Oxime-palladacycle catalyzed Suzuki–Miyaura cross-coupling reaction of acid chlorides and arylboronic acids to yield aryl ketones was developed. The remarkable benefit of this method is the use of water immiscible (practically) 2-MeTHF as solvent, which provides easy isolation of the crude reaction mixture just by separation of 2-MeTHF–water layers, and then evaporation of 2-MeTHF. Moreover, the use of relatively equal proportion of substrates and less generation of side products make the method highly atom economic.

Palladium-Schiff-base-silica framework as a robust and recyclable catalyst for Suzuki–Miyaura cross-coupling in aqueous media

A silica supported palladium catalyst, Pd@imine–SiO2 was prepared by immobilizing Pd(OAc)2 onto silica gel through coordination of imine, generated via Schiff-base condensation between 3-aminopropyltriethoxysilane (APTES) functionalized silica gel and salicylaldehyde. The prepared catalyst was characterized by FT-IR, BET surface area measurements, XRD, SEM-EDX, EDS-mapping and ICP-AES analysis. The imine-based catalyst exhibited excellent activity in the Suzuki–Miyaura cross-coupling reactions of aryl bromides with arylboronic acids in iPrOH/H2O (1 : 1) at room temperature. The reaction proceeds under mild reaction conditions and the catalyst is recyclable, thus offering an environmentally benign alternative to the existing protocols.

Analysis of the water extract of waste papaya bark ash and its implications as an in situ base in the ligand-free recyclable Suzuki–Miyaura coupling reaction

The conversion of waste papaya-bark to ash–water extract via low-temperature combustion, and its utilisation as an efficient and environmentally friendly in situ basic medium for the Suzuki–Miyaura cross-coupling reaction at room temperature are reported. The papaya-bark ash was characterized by EDX, ion-exchange chromatography and flame photometry to reveal a broad range of active metal oxides. The chemical analysis reports of ash showed the presence of oxides of K, Ca, Na, Li and Mg, which possibly in the presence of water produce the corresponding hydroxides in situ, responsible for the basicity. Application of the ash–water extract as a base was highly effective for ligand-free Pd(OAc)2 catalyzed Suzuki–Miyaura cross-coupling reaction. The reaction proceeds smoothly without any promoter/ligand to give excellent yields. Moreover, after completion of the reaction, the catalytic system could be easily recovered by simple fractional separation, and recyclable at least five times, with the loss of some catalytic activity from the 3rd cycle onward.
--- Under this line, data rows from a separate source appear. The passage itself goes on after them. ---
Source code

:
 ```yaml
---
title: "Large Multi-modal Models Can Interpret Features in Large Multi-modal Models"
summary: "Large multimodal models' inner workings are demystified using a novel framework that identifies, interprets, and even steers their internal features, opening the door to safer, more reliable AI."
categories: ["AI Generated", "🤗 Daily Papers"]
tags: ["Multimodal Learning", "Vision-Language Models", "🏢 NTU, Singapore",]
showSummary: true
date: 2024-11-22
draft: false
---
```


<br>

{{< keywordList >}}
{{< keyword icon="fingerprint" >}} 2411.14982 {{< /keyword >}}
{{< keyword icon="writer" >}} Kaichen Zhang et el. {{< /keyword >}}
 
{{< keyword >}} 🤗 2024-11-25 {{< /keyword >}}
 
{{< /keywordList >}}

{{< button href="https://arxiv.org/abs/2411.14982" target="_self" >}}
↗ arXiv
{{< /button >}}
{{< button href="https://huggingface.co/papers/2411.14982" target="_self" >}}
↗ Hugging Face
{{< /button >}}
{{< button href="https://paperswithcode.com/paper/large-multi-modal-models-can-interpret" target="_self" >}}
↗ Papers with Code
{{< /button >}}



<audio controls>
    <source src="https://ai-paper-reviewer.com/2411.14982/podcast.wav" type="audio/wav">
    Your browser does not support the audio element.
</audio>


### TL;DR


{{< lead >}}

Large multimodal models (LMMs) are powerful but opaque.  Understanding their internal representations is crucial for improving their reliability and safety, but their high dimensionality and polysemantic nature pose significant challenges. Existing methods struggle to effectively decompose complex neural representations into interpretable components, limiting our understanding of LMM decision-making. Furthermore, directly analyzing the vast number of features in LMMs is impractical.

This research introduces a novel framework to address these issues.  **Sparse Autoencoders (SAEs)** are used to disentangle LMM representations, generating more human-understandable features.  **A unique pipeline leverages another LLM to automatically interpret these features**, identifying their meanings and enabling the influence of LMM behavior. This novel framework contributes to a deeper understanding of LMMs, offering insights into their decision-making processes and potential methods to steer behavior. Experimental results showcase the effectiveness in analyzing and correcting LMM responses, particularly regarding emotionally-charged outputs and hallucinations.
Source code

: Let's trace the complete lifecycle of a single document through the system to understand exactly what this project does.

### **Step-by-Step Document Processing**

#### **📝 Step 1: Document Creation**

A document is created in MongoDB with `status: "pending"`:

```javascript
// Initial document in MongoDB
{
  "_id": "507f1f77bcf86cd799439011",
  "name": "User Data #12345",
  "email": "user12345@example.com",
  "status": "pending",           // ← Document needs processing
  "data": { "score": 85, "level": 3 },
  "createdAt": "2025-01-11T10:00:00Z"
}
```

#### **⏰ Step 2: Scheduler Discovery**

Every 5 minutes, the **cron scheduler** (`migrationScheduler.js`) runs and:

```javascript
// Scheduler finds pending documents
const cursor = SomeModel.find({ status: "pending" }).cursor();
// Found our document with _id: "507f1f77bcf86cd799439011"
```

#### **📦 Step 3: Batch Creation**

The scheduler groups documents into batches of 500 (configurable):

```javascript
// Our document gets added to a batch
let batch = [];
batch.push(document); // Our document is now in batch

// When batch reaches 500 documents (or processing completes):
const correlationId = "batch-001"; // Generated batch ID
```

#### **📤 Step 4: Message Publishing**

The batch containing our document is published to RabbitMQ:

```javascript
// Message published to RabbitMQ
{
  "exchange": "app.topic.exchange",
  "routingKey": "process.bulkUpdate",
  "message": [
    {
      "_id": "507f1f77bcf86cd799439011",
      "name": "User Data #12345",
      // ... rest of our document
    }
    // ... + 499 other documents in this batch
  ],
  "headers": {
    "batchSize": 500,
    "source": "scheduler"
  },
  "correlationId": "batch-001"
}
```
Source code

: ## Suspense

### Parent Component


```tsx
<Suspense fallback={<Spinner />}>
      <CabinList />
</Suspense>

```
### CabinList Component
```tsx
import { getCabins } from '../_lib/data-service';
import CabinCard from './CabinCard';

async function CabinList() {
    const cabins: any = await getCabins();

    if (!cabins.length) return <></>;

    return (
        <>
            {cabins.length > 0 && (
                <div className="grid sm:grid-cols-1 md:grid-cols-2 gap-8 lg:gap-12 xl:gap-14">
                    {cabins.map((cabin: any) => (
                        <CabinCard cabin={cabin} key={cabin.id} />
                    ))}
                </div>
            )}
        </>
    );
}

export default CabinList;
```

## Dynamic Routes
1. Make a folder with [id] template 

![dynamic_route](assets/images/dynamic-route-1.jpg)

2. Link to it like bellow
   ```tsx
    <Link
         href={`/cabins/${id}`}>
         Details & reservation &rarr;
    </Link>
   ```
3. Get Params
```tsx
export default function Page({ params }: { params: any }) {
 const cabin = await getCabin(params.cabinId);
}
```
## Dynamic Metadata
O -Arylation with nitroarenes: metal-catalyzed and metal-free methodologies

In this article, we focus on the introduction of nitroarene as an alternative electrophile for Caryl–O cross-coupling chemistry. In polar aprotic solvents and in the presence of a base at elevated temperature nitroarene undergoes cross-coupling with arylboronic acids or phenols under metal or metal-free reaction conditions. Compared to the conventional aryl halides, nitroarene provides highly attractive and environmentally friendly options for the synthesis of diaryl ether derivatives.

Chemoselective acyl C–O bond activation in esters for Suzuki–Miyaura coupling

Exploitation of the low binding affinity of NHC–palladium complex for the carbonyl oxygen of ester to form three-centered transition state led to the discovery of Suzuki–Miyaura coupling via unprecedented C(acyl)–O bond cleavage. The use of bulky NHC ligand resulted in direct coupling as it prevented decarbonylation of ester. This access to alternative chemoselectivity by careful selection has extended the synthetic portfolio of esters for the diversification of interesting molecular scaffolds.

Nickel-catalyzed reductive defunctionalization of esters and amides to aromatic hydrocarbons

The removal of ester and amide groups is of fundamental significance in organic syntheses. Under non-catalytic conditions, hydride sources are chiefly used for their reduction. Recently developed Ni-catalyzed one-pot reductive activation of esters and amides followed by tandem C–CO bond cleavage–decarbonylation facilitates their cleavage to aromatic hydrocarbons. Isolation and characterization of key reaction intermediates provide insight into this acyl C–O bond activation pathway.